━━━ LISTED RECORDS ━━━
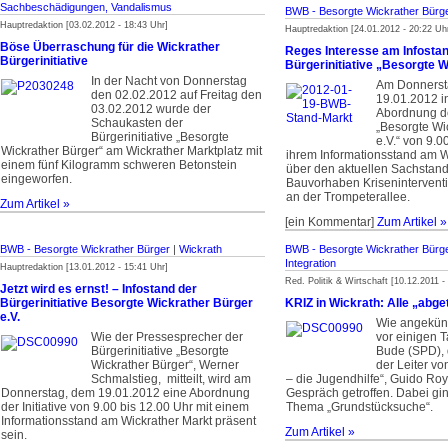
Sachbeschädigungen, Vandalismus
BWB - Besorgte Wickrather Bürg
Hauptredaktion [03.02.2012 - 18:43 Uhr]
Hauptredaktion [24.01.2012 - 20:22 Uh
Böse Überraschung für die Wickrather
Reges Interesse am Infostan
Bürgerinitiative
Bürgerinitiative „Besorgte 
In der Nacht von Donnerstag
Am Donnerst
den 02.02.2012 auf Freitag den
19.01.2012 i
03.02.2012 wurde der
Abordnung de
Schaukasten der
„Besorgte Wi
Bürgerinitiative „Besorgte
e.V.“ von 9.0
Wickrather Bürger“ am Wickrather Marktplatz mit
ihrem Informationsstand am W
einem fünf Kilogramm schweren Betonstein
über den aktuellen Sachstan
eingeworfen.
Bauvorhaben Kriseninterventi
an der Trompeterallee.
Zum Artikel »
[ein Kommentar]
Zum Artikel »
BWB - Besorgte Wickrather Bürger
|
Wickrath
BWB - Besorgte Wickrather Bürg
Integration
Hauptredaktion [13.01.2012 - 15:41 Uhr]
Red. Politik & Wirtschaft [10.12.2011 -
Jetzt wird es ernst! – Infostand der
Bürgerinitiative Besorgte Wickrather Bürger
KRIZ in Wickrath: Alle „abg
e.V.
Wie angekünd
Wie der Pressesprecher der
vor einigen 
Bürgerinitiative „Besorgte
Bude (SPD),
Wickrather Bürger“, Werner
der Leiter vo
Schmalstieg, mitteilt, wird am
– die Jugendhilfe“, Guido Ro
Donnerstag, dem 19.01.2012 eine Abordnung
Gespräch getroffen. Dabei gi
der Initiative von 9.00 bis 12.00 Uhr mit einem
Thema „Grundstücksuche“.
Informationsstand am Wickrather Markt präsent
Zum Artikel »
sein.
━━━
━━━ LISTED RECORDS ━━━
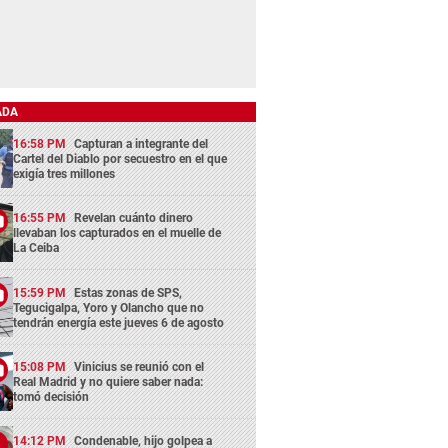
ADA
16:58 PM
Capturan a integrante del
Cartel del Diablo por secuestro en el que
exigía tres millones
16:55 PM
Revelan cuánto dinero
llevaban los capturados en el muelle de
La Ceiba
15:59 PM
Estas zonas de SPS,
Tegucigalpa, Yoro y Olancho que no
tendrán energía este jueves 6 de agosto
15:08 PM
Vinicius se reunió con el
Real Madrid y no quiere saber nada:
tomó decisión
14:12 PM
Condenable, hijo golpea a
━━━
Only the lines containing the word "Hauptredaktion" should be returned from the data above.

Hauptredaktion [03.02.2012 - 18:43 Uhr]
Hauptredaktion [24.01.2012 - 20:22 Uh
Hauptredaktion [13.01.2012 - 15:41 Uhr]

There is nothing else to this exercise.